- _WORK TASK_: Write out the lines of the listing below word for word, beginning with the line containing "heißt es in" and continuing through the line containing "Vracení zboží a peněz", both included. Leave the pictures out of your answer.
EXERCISE DATA section start
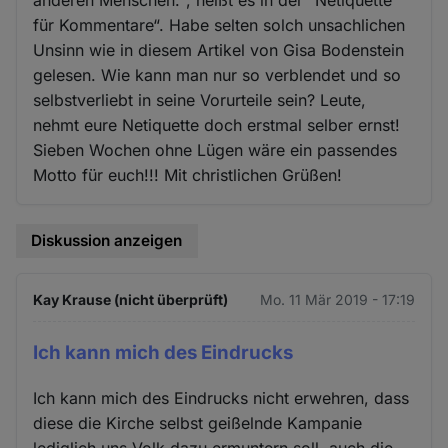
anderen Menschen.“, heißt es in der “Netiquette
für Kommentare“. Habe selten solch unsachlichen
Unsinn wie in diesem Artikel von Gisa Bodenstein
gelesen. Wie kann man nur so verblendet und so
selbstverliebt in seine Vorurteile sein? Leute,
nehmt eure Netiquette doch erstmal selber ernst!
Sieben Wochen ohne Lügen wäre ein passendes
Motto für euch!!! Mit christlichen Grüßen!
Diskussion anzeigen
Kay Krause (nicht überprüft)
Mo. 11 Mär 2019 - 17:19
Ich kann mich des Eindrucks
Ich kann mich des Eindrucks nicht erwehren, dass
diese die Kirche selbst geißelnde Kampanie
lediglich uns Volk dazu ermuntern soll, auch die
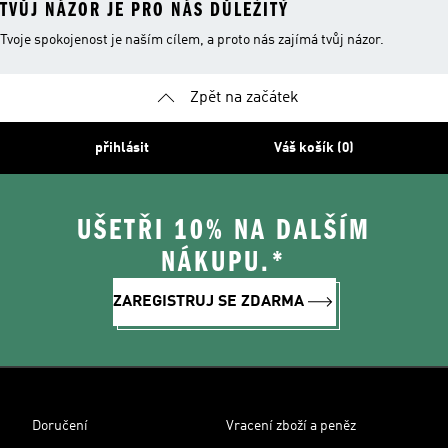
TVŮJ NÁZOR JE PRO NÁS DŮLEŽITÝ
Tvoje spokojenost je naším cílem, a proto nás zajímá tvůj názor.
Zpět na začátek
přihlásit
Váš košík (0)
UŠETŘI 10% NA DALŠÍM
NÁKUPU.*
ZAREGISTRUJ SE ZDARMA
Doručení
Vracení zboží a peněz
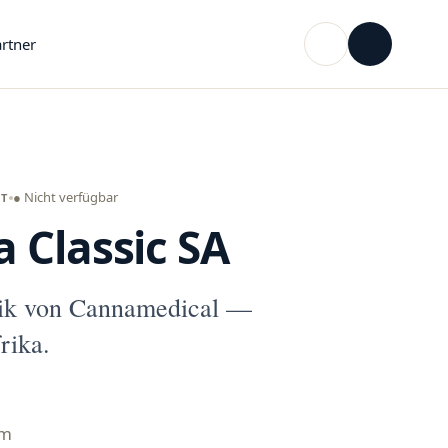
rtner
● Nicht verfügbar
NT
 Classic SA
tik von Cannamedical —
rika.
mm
EXERCISE DATA section end
EXERCISE DATA section start
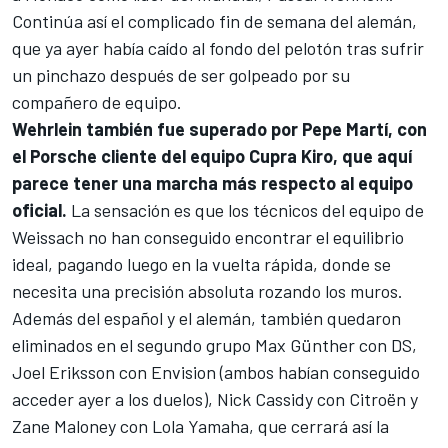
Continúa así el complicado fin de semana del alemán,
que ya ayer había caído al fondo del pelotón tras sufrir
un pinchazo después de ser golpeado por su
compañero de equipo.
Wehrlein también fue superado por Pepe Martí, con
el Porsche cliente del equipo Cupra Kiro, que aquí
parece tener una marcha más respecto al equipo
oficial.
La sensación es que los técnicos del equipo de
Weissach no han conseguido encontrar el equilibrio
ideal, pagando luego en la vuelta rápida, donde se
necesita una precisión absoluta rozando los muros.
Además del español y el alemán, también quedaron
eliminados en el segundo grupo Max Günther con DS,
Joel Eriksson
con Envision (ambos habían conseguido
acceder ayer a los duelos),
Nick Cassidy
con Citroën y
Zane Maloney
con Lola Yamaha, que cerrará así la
EXERCISE DATA section end
EXERCISE DATA section start
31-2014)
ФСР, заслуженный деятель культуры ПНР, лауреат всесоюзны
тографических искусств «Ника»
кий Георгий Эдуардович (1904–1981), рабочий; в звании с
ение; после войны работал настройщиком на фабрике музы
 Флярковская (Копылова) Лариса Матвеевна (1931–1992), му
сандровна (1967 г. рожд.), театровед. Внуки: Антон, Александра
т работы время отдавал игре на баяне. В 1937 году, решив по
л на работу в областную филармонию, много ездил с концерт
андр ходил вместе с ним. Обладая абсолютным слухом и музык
EXERCISE DATA section end
- _ANSWER SECTION_:
anderen Menschen.“, heißt es in der “Netiquette
für Kommentare“. Habe selten solch unsachlichen
Unsinn wie in diesem Artikel von Gisa Bodenstein
gelesen. Wie kann man nur so verblendet und so
selbstverliebt in seine Vorurteile sein? Leute,
nehmt eure Netiquette doch erstmal selber ernst!
Sieben Wochen ohne Lügen wäre ein passendes
Motto für euch!!! Mit christlichen Grüßen!
Diskussion anzeigen
Kay Krause (nicht überprüft)
Mo. 11 Mär 2019 - 17:19
Ich kann mich des Eindrucks
Ich kann mich des Eindrucks nicht erwehren, dass
diese die Kirche selbst geißelnde Kampanie
lediglich uns Volk dazu ermuntern soll, auch die
TVŮJ NÁZOR JE PRO NÁS DŮLEŽITÝ
Tvoje spokojenost je naším cílem, a proto nás zajímá tvůj názor.
Zpět na začátek
přihlásit
Váš košík (0)
UŠETŘI 10% NA DALŠÍM
NÁKUPU.*
ZAREGISTRUJ SE ZDARMA
Doručení
Vracení zboží a peněz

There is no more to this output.